Neue Ruhr Zeitung, 17.10.2000

Calhans Abschiebung vorerst verschoben

Kreis Wesel. Es war ein stiller Protest gegen die Abschiebung des kurdischen Flüchtlings Hüseyin Calhan gestern Vormittag vor dem Kreishaus. Voller Verzweiflung hatten sich zahlreiche Wegbegleiter des 27-Jährigen getroffen, um vielleicht doch noch die Entscheidung des Kreises als zuständige Ausländerbehörde umzukehren. Viel scheint daran aber nicht mehr zu rütteln zu sein. Das Verwaltungsgericht Düsseldorf hat seinen Eilantrag auf einstweilige Duldung zurückgewiesen und auch das NRW-Innenministerium billigt den Beschluss.
Allerdings: Der für heute angesetzte Rückflug nach Istanbul wurde storniert, weil zunächst noch ein Facharzt über die Reisefähigkeit des Sprechers der kurdischen Flüchtlinge im Wanderkirchenasyl befinden soll. Schließlich hatten ihm zuvor mehrere Ärzte bescheinigt, akut selbstmordgefährdet, stark traumatisiert und nicht transportfähig zu sein.
Als Hermann-Josef Diepers vom Flüchtlingsplenum Aachen Gaby Brenner und Ingeborg Fischer vom Flüchtlingsrat Mönchengladbach vor dem Kreishaus mitteilt, dass er soeben per Handy mit Hüseyin Calhan gesprochen hat, fließen bei allen dreien die Tränen. Denn Calhan ist im Bürener Gefängnis in einen so genannten Abschieberaum gebracht worden, soll schon 24 Stunden später im Flugzeug in die Türkei sitzen. Die beiden Frauen können es nicht begreifen und erzählen, was Calhan in Istanbul erwartet: "Er wird sofort inhaftiert", sagt Ingeborg Fischer, "dann werden ihm die Augen verbunden und er wird tagelang gefoltert, bis er unterschreibt, dass er aktiv für die PKK gearbeitet hat." Dass das Verwaltungsgericht dies anders sieht, ist für die Vertreter der Menschenrechtsorganisationen nicht nachvollziehbar.
Ursula Neumann aus Aachen hat Calhan noch am Sonntag im Gefängnis besucht. Fast anderthalb Stunden durfte sie bei ihm sein, obwohl eigentlich nur eine Stunde erlaubt ist. Jetzt vermutet sie, dass dies deshalb der Fall war, weil alle schon wussten, dass er zwei Tage später Deutschland verlassen soll. Der 27-Jährige sei sehr schlapp gewesen, berichtet sie, und er habe auch geweint. Seine Zellengenossen hätten versucht, ihn zu überreden, den Hungerstreik auszusetzen. Doch dies wolle er keinesfalls tun.

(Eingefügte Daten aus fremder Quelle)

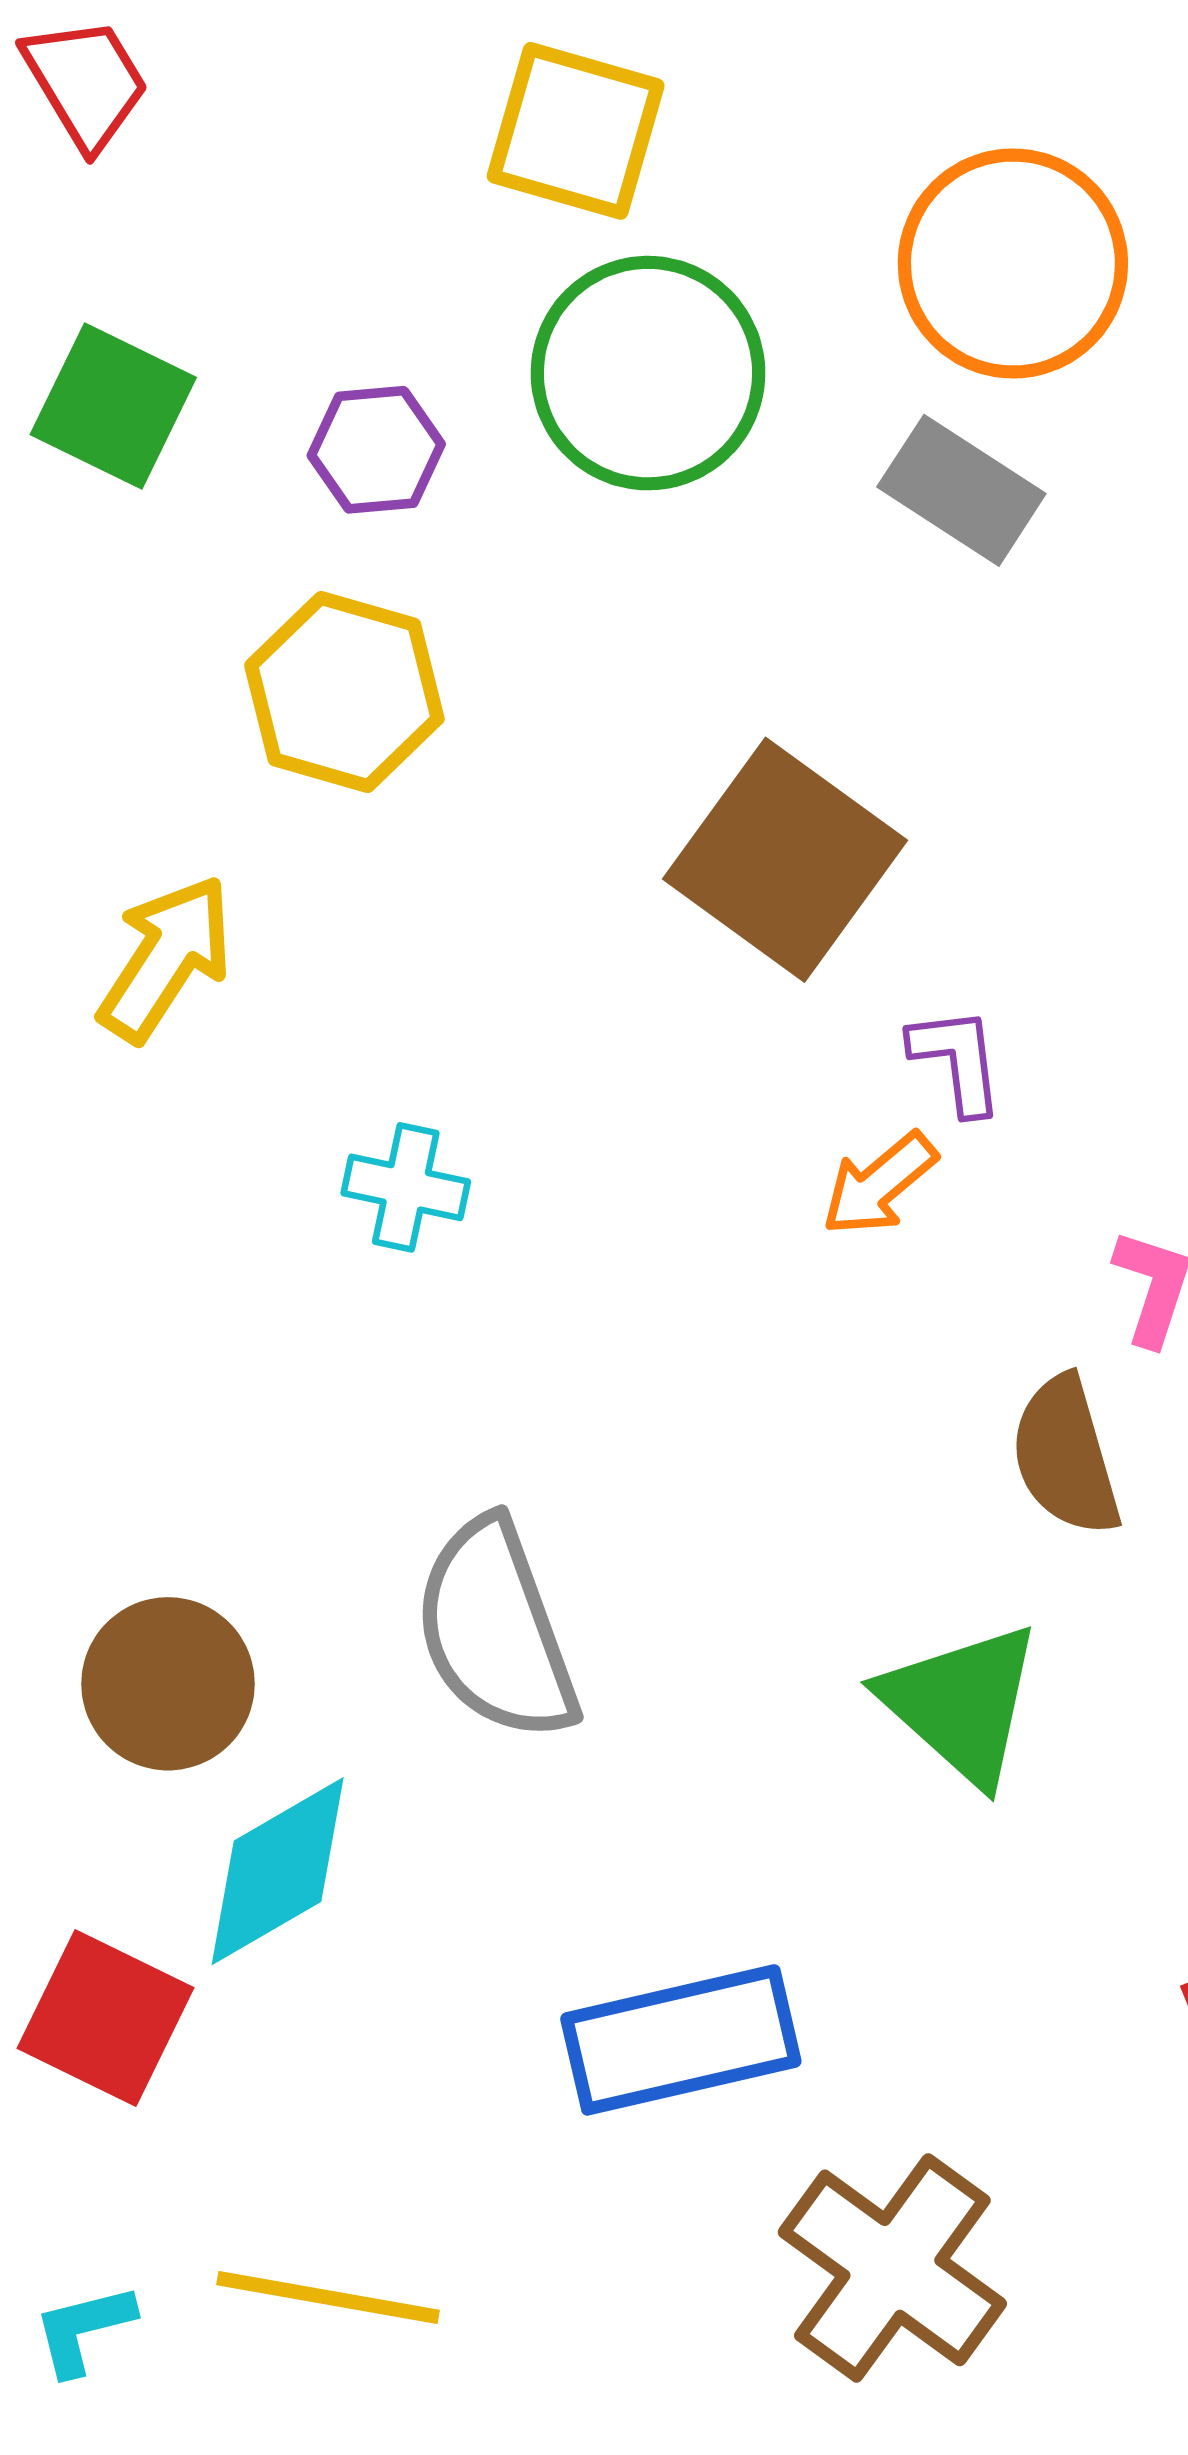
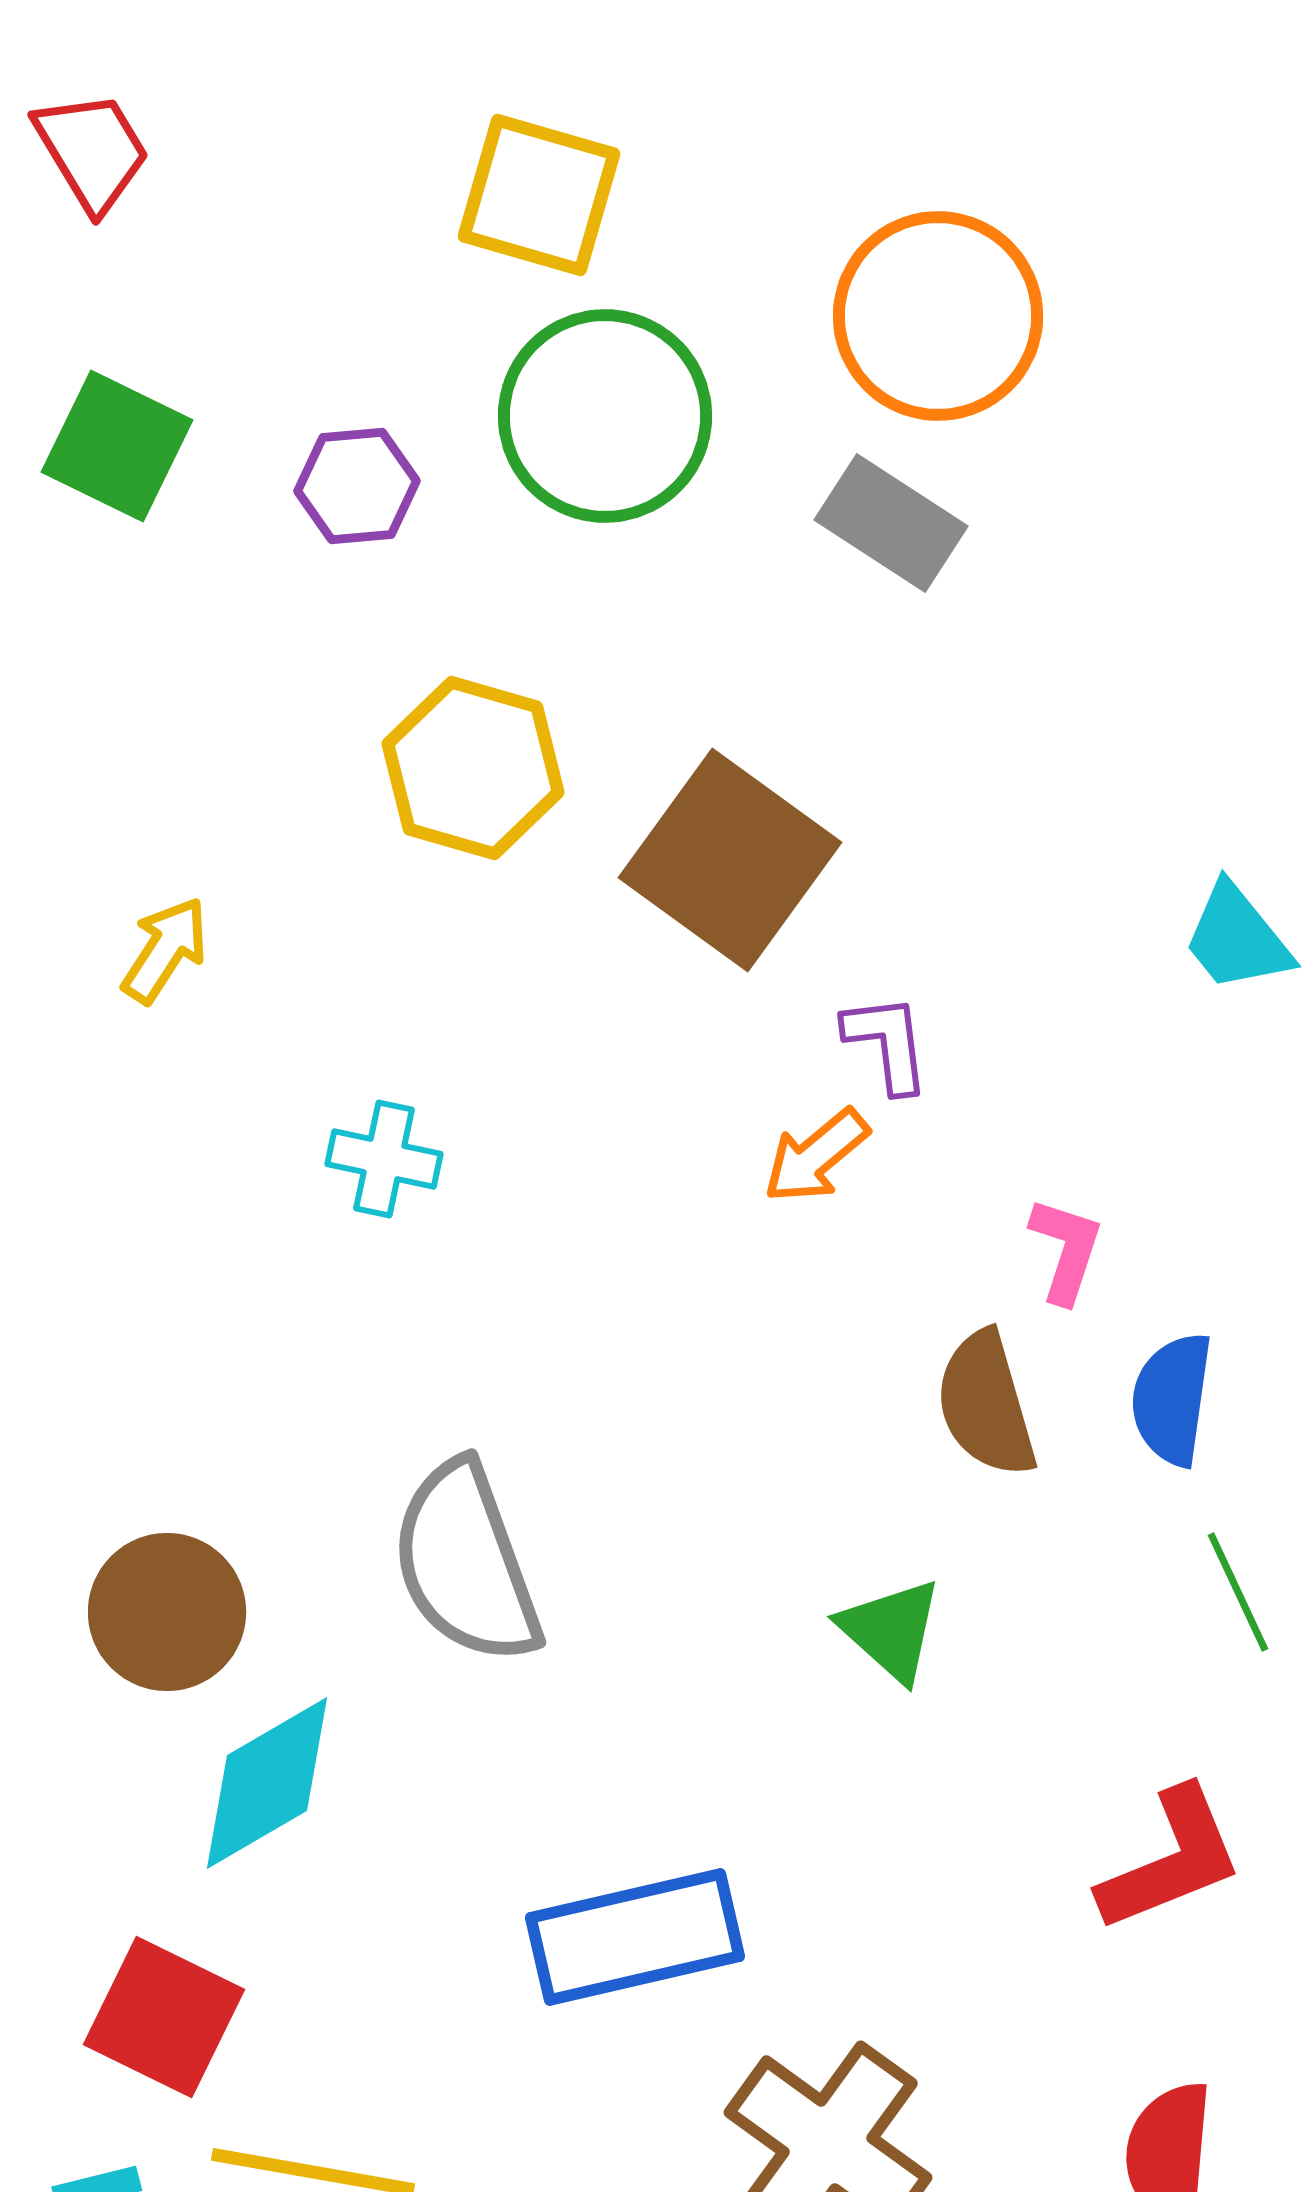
yellow hexagon: (344, 692) -> (473, 768), moved
yellow arrow: (166, 958) -> (165, 950), size x0.7
green triangle: (961, 1704) -> (891, 1630), size x0.7
red square: (106, 2018) -> (164, 2017), moved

Unterdessen spricht Agnes Bieling vom Komitee Aachener Friedenspreis, dessen stellvertretende Vorsitzende sie ist, von einer Täuschung. Schließlich habe sich der Arzt, der Hüseyin Calhan am Freitag aufsuchte, zunächst gar nicht als solcher zu erkennen gegeben, ja ihn noch nicht einmal körperlich untersucht. Jetzt dürfe man auf keinen Fall resignieren, auch wenn alles aussichtslos erscheine, findet sie.
Als gegen Mittag die beiden Kreisvertreter von einem Gespräch mit Mitarbeitern des Innenministeriums und Vertretern des Petitionsausschusses in Düsseldorf zurückkehren, wird seitens des Kreises entschieden, den Flug zu stornieren. Bis zu diesem Zeitpunkt herrschte bei den Demonstranten mit dem gelben Transparent und der kleinen Holztafel vor allem Ratlosigkeit. Während ein paar von ihnen zwei Stunden mit der zuständigen Sachbearbeiterin hinter verschlossenen Türen sprechen, überlegen die anderen, welche Schritte noch eingeleitet werden könnten. Für eine Fahrt nach Düsseldorf ist es zu spät, aber sämtliche Medien sollen auf den Fall aufmerksam gemacht werden.
Für Kreisdirektor Dr. Ansgar Müller und Dezernent Helmut Schult gibt es keinen Zweifel, dass die Entscheidung des Kreises richtig ist. Schließlich sei sie gerichtlich nachgeprüft und bestätigt worden. Außerdem könne ein Petitionsverfahren eine Abschiebung nicht stoppen. Auch eine Abtretung des Falles an die Stadt Aachen sei nicht möglich, sondern der Kreis die zuständige Behörde.